Every now and then in life you hear something that is so impactful that it leads you to want to remember it and to act on it.
This past Sunday, my pastor, Hardie Davis Jr., talked about the Nine Virtues of the Holy Spirit. As he laid them out and then defined them, I realized that there were a few that I needed to work on. I decided to write them down and recite them to remind myself about them.
When I say all things align in the universe, I mean that things in life seem to connect for a reason. At least I feel like that was the case on this day.
After church, I had a session with Dr. Janet (she’s a Positivity life coach doing a study on successful women). In the session she asked me about my character strengths, what I thought they were and how they affected the people around me.
I went blank; after all, one never really thinks about herself in that way.
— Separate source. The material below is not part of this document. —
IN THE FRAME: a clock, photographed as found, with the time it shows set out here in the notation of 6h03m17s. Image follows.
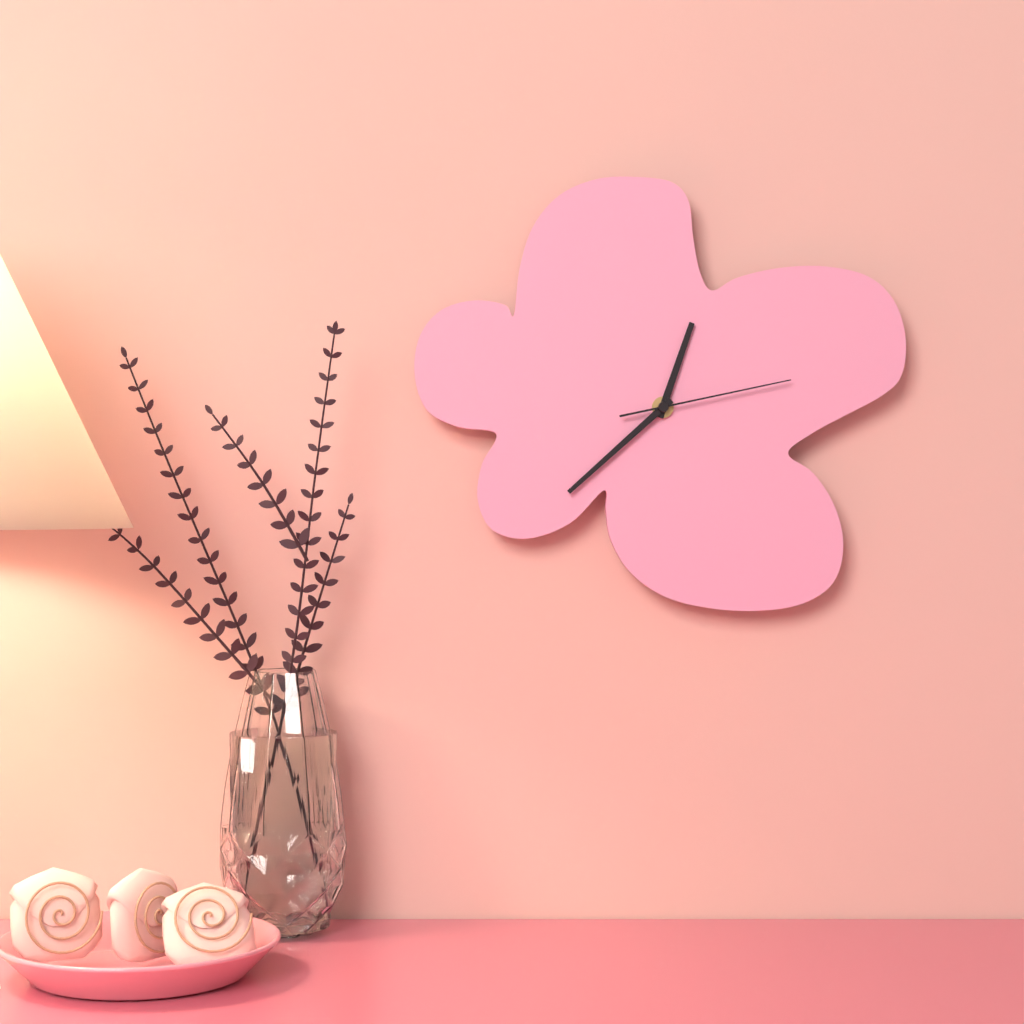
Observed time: 12h38m13s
I replied by saying “I really don’t know. I guess I’d have to ask the people in my circle.” Then I asked her as someone who knew me “What do you think they are?”
“Well, Cher,” she said, “as I observe the things that you do and how excited you get when you talk about your work with girls and women, I am reminded of a quote by Mahatma Gandhi; Be the change that you wish to see in the world. I think that resonates with who you are.”
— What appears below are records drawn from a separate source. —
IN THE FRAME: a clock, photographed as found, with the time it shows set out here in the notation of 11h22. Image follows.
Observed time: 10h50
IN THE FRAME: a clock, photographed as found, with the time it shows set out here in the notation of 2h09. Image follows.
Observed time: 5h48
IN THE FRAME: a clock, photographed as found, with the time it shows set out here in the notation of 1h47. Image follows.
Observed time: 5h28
Immediately flattered, I said thank you and told her I would give it more thought and be able to better answer that question for myself at the next session.
After getting off the phone, I picked up the notes I had written from church and read them aloud: “Walking in the Holy Spirit involves moment-by-moment sensitivity. There are nine virtues … 1. Love – for those that do not love you in return; 2. Joy – in the midst of painful circumstances; 3. Peace – when something you were counting on doesn’t come through; 4. Patience – when things are not going fast enough for you; 5. Kindness – toward those who treat you unkindly; 6. Goodness – toward those who have been intentionally insensitive to you; 7. Faithfulness – when friends have proven unfaithful; 8. Gentleness – toward those that have handled you roughly; 9. Self Control – in the midst of intense temptation.”
I thought it rather interesting that the virtues that I needed to work on and the character observation that I had been complimented with all centered on growth and change. Even more interesting was the fact that I had gotten a double dose of practically the same message.
I think in the end all that I can do is try to be as good a me as possible and to strive toward living a purpose-filled life. Certainly Mahatma Gandhi would be ok with that … and if he wasn’t, perhaps he needs to revisit virtue No. 7.